Sebelumnya rencana holding juga akan dilakukan Kementerian BUMN dalam waktu dekat ini. Namun rencana tersebut masih terkendala di gedung bundar setelah DPR masih mengkaji terkait dasar hukum pembentukan holding yakni Peraturan Pemerintah (PP) Nomor 72 Tahun 2016.
Selain DPR, Mahfud MD mewakili Majelis Nasional Korps Alumni Himpunan Mahasiswa Islam (KAHMI) bersama sejumlah pihak lainnya, mengajukan uji materi (judicial review) (PP) Nomor 72 Tahun 2016 tentang Perubahan atas PP Nomor 44 Tahun 2005 tentang Tata Cara Penyertaan dan Penatausahaan Modal Negara pada BUMN dan Perseroan Terbatas ke Mahkamah Agung (MA), pada (10/3/2017).
Dalam keterangan tertulis Mahfud menyatakan, pihaknya menggugat PP tersebut yang menjadi dasar pembentukan holding atau penggabungan BUMN. Ketentuan ini, merupakan pelanggaran terhadap UU BUMN, karena akan menjadi dasar hukum pencucian aset negara yang akan dialihkan ke pihak lain dengan melalui penyertaan modal pada BUMN, ketentuan tentang Penyertaan Modal Negara (PMN) yang berasal dari kekayaan negara berupa saham milik negara pada BUMN kepada BUMN lain dilakukan tanpa melalui mekanisme APBN (Pasal 2APP72/2016).

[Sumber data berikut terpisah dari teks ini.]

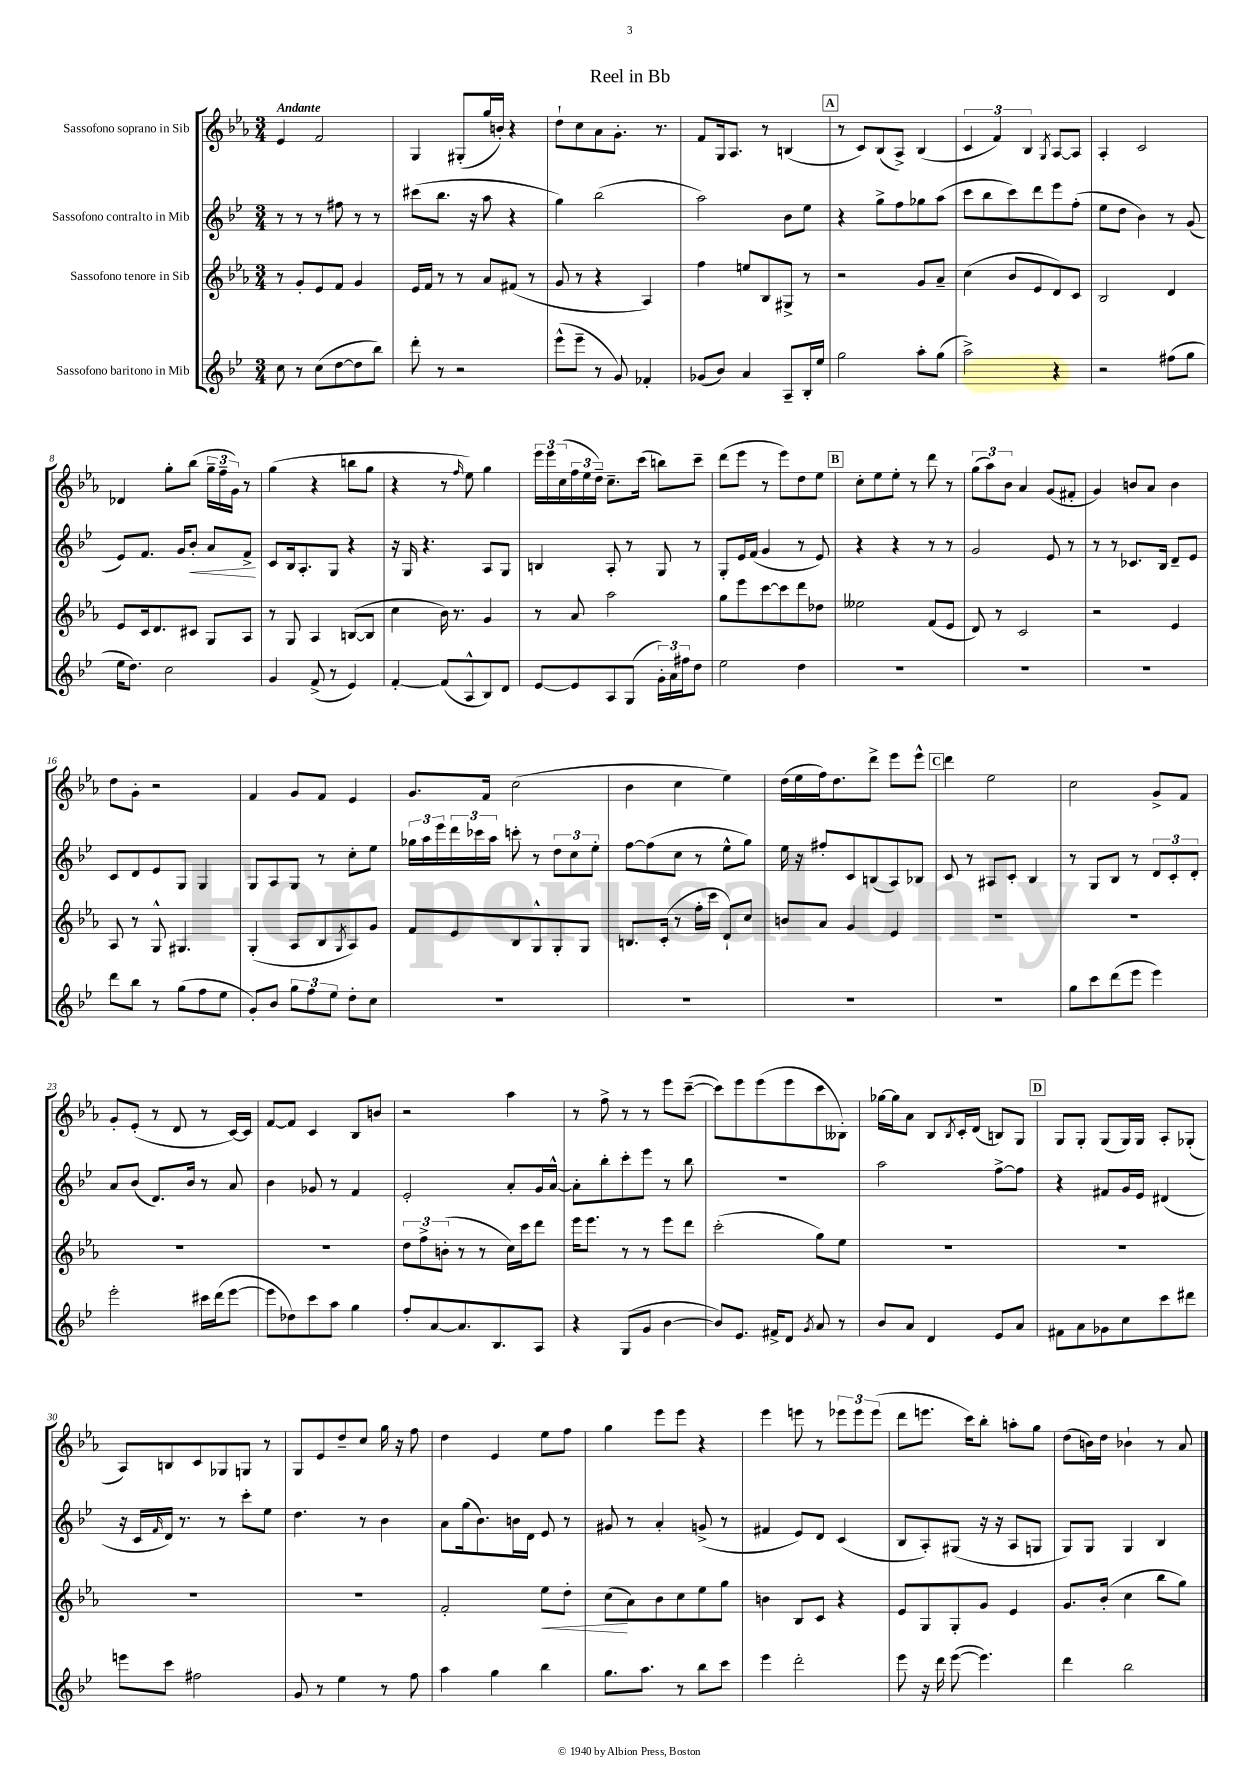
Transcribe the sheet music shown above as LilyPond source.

\header { title = "Reel in Bb" }
<<
\new StaffGroup <<
\new Staff = "s0" \with { instrumentName = "Sassofono soprano in Sib" } {
    \clef treble \key ees \major \numericTimeSignature \time 3/4 \tempo "Andante"
    ees'4 f'2 |
    g4 gis8-.( g''16 b'16-.) r4 |
    d''8-! c''8 aes'8 g'8.-. r8. |
    f'8 g16 aes8. r8 b4( |
    \mark \markup { \box "A" } r8 c'8) bes8( aes8->) bes4( |
    \tuplet 3/2 { c'4 f'4) bes4 } \acciaccatura { g8 } aes8~ aes8 |
    aes4-. c'2 |
    des'4 g''8-. bes''8( \tuplet 3/2 { g''16-- f''16-- g'16) } r8 |
    g''4( r4 b''8 g''8 |
    r4 r8 \grace { f''16 } ees''8) g''4 |
    \tuplet 3/2 { ees'''16 ees'''16 c''16( } \tuplet 3/2 { f''16 ees''16 d''16--) } c''8.-- c'''16( b''8) c'''8-- |
    d'''8( ees'''8 r8 ees'''8) d''8 ees''8 |
    \mark \markup { \box "B" } c''8-. ees''8 ees''8-. r8 d'''8 r8 |
    \tuplet 3/2 { g''8( aes''8) bes'8 } aes'4 g'8( fis'8-. |
    g'4) b'8 aes'8 b'4 |
    d''8 g'8-. r2 |
    f'4 g'8 f'8 ees'4 |
    g'8. f'16 c''2( |
    bes'4 c''4 ees''4) |
    d''16( ees''16 f''16) d''8. d'''8-> ees'''8 ees'''8-^ |
    \mark \markup { \box "C" } d'''4 ees''2 |
    c''2 g'8-> f'8 |
    g'8-. ees'8-.( r8 d'8 r8 c'16~) c'16 |
    f'8~ f'8 c'4 bes8 b'8 |
    r2 aes''4 |
    r8 f''8-> r8 r8 ees'''8 c'''8~--( |
    c'''8) ees'''8 ees'''8( ees'''8 c'''8 beses8-.) |
    ges''16~ ges''16 aes'8 bes8 \acciaccatura { bes8 } c'16-. d'16( b8) g8 |
    \mark \markup { \box "D" } g8 g8-. g8( g16) g16 aes8-. ges8-.( |
    aes8) b8 c'8 ges8 g8 r8 |
    g8 ees'8 d''8-- c''8 g''16 r16 f''8 |
    d''4 ees'4 ees''8 f''8 |
    g''4 ees'''8 ees'''8 r4 |
    ees'''4 e'''8 r8 \tuplet 3/2 { ees'''8 ees'''8 ees'''8( } |
    d'''8 e'''8. c'''16) bes''8-. a''8-. g''8 |
    d''8( b'16) d''16 bes'4-! r8 aes'8 \bar "|." |
}
\new Staff = "s1" \with { instrumentName = "Sassofono contralto in Mib" } {
    \clef treble \key bes \major \numericTimeSignature \time 3/4
    r8 r8 r8 fis''8 r8 r8 |
    cis'''8( bes''8. r16 a''8 r4 |
    g''4) bes''2( |
    a''2) bes'8 ees''8 |
    \mark \markup { \box "A" } r4 g''8-> f''8 ges''8 a''8( |
    c'''8 bes''8 c'''8) d'''8 ees'''8 f''8-.( |
    ees''8 d''8 bes'4) r8 g'8( |
    ees'8) f'8. g'16 bes'8-.\< a'8 f'8->\! |
    c'8 bes16 a8.-. g8 r4 |
    r16 g16 r4. a8 g8 |
    b4 a8-. r8 g8 r8 |
    g8-. ees'16 f'16( g'4 r8 ees'8) |
    \mark \markup { \box "B" } r4 r4 r8 r8 |
    g'2 ees'8 r8 |
    r8 r8 ces'8. bes16 d'8-- ees'8 |
    c'8 d'8 ees'8 g8 g4 |
    g8 a8 g8 r8 c''8-. ees''8 |
    \tuplet 3/2 { ges''16 a''16 ees'''16 } \tuplet 3/2 { d'''16 ces'''16 a''16 } c'''8-. r8 \tuplet 3/2 { d''8 c''8 ees''8-. } |
    f''8~ f''8( c''8 r8 ees''8-^ g''8) |
    ees''16 r16 fis''8-. c'8 b8( a8) bes8 |
    \mark \markup { \box "C" } c'8 r8 ais8 c'8-. bes4 |
    r8 g8 bes8 r8 \tuplet 3/2 { d'8 c'8-. d'8-. } |
    a'8 bes'8( d'8.) bes'16 r8 a'8 |
    bes'4 ges'8 r8 f'4 |
    ees'2-. a'8-. g'16 a'16~-^ |
    a'8-. bes''8-. c'''8-. ees'''8 r8 bes''8 |
    R2. |
    a''2 f''8~-> f''8 |
    \mark \markup { \box "D" } r4 fis'8 g'16 ees'16 dis'4( |
    r16 c'16 \grace { f'16 } d'16) r8. r8 c'''8-. ees''8 |
    d''4. r8 bes'4 |
    a'8 g''16( bes'8.) b'16 d'16 ees'8 r8 |
    gis'8 r8 a'4-. g'8->( r8 |
    fis'4 ees'8) d'8 c'4( |
    bes8 a8-.) gis8( r16 r16 a8 g8 |
    g8) g8 g4 bes4 \bar "|." |
}
\new Staff = "s2" \with { instrumentName = "Sassofono tenore in Sib" } {
    \clef treble \key ees \major \numericTimeSignature \time 3/4
    r8 g'8-. ees'8 f'8 g'4 |
    ees'16 f'16 r8 r8 aes'8 fis'8( r8 |
    g'8 r8 r4 aes4) |
    f''4 e''8 bes8 gis8-> r8 |
    \mark \markup { \box "A" } r2 g'8 aes'8-- |
    c''4( bes'8 ees'8 d'8) c'8 |
    bes2 d'4 |
    ees'8 c'16 d'8. cis'8 g8 aes8 |
    r8 g8 aes4 b8~( b8 |
    c''4 bes'16) r8. g'4 |
    r8 aes'8 aes''2 |
    g''8 ees'''8 c'''8~ c'''8 d'''8 des''8 |
    \mark \markup { \box "B" } eeses''2 f'8( ees'8 |
    d'8) r8 c'2 |
    r2 ees'4 |
    aes8 r8 g8-^ gis4. |
    g4-.( aes8 bes8 \acciaccatura { g8 } aes8) g'8 |
    f'8 ees'8 bes8 g8-^ g8-. g8 |
    b8. c'16-.( r8 f''16-. c'''16 d'8-!) c''8 |
    b'8 aes'8 g'4 ees'4 |
    \mark \markup { \box "C" } R2. |
    R2. |
    R2. |
    R2. |
    \tuplet 3/2 { d''8 f''8-> b'8-.( } r8 r8 c''16) c'''16 d'''8 |
    ees'''16 ees'''8. r8 r8 ees'''8 d'''8 |
    c'''2-.( g''8) ees''8 |
    R2. |
    \mark \markup { \box "D" } R2. |
    R2. |
    R2. |
    f'2-. ees''8\< d''8-. |
    c''8\!( aes'8) bes'8 c''8 ees''8 g''8 |
    b'4 bes8 c'8 r4 |
    ees'8 g8 g8-. g'8 ees'4 |
    g'8. bes'16-.( c''4 bes''8 g''8) \bar "|." |
}
\new Staff = "s3" \with { instrumentName = "Sassofono baritono in Mib" } {
    \clef treble \key bes \major \numericTimeSignature \time 3/4
    c''8 r8 c''8( d''8~ d''8 bes''8) |
    d'''8-. r8 r2 |
    ees'''8-^( ees'''8-- r8 g'8) fes'4-. |
    ges'8( bes'8) a'4 a8-- bes16-. ees''16 |
    \mark \markup { \box "A" } g''2 a''8-. g''8( |
    a''2->) r4 |
    r2 fis''8( g''8 |
    ees''16 d''8.) c''2 |
    g'4 f'8->( r8 ees'4) |
    f'4~-. f'8( a8-^ bes8) d'8 |
    ees'8~ ees'8 a8 g8( \tuplet 3/2 { g'16-.) a'16 fis''16 } d''8 |
    ees''2 d''4 |
    \mark \markup { \box "B" } R2. |
    R2. |
    R2. |
    d'''8 bes''8 r8 g''8( f''8 ees''8 |
    g'8-.) bes'8 \tuplet 3/2 { g''8 f''8 ees''8 } d''8-. c''8 |
    R2. |
    R2. |
    R2. |
    \mark \markup { \box "C" } R2. |
    g''8 c'''8 d'''8( ees'''8 ees'''4) |
    ees'''2-. cis'''16 d'''16( ees'''8~ |
    ees'''8 des''8) c'''8 a''8 g''4 |
    f''8-. a'8~ a'8. bes8. a8 |
    r4 g8( g'8 bes'4~ |
    bes'8) ees'8. fis'16-> d'8 \acciaccatura { g'8 } a'8 r8 |
    bes'8 a'8 d'4 ees'8 a'8 |
    \mark \markup { \box "D" } fis'8 a'8 ges'8 c''8 c'''8 dis'''8 |
    e'''8 c'''8 fis''2 |
    g'8 r8 ees''4 r8 f''8 |
    a''4 g''4 bes''4 |
    g''8. a''8. r8 bes''8 c'''8 |
    ees'''4 d'''2-. |
    ees'''8 r16 d'''16 ees'''8~( ees'''4.) |
    d'''4 bes''2 \bar "|." |
}
>>
>>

Ketentuan di atas bertentangan dengan UU 17 Tahun 2003 tentang Keuangan Negara, UU 19 Tahun 2003 tentang BUMN, UU 12 Tahun 2011 tentang Pembentukan Peraturan Perundang- Undangan, dan UU 17 tahun 2014 tentang MPR, DPR, DPD dan DPRD. Selain itu juga, bertentangan dengan Putusan Mahkamah Konstitusi (MK) Nomor 62/PUU-XI/2013 dan Nomor 48/PUU-XI/2013.
Selaras dengan Mahfud, Ekonom UI Faisal Basri juga mengecam keras penerbitan Peraturan Pemerintah 72/2016. Menurutnya, ide holding BUMN hanya akal bulus sekelompok pemburu rente di pemerintah yang ingin agar pemindahan aset BUMN tidak melalui mekanisme pembahasan di DPR. ”Holding BUMN adalah rencana yang jahat dan berbahaya,” ujarnya di Jakarta, Senin (13/2).
Menanggapi hal ini, Kementerian BUMN menyatakan rencana pembentukan holding maupun privatisasi BUMN, khususnya sektor minyak dan gas bumi (migas), belum bisa terealisasi saat ini. Rencana ini masih menunggu kajian dan kesimpulan dari DPR terkait dasar hukumnya yakni (PP) Nomor 72 Tahun 2016.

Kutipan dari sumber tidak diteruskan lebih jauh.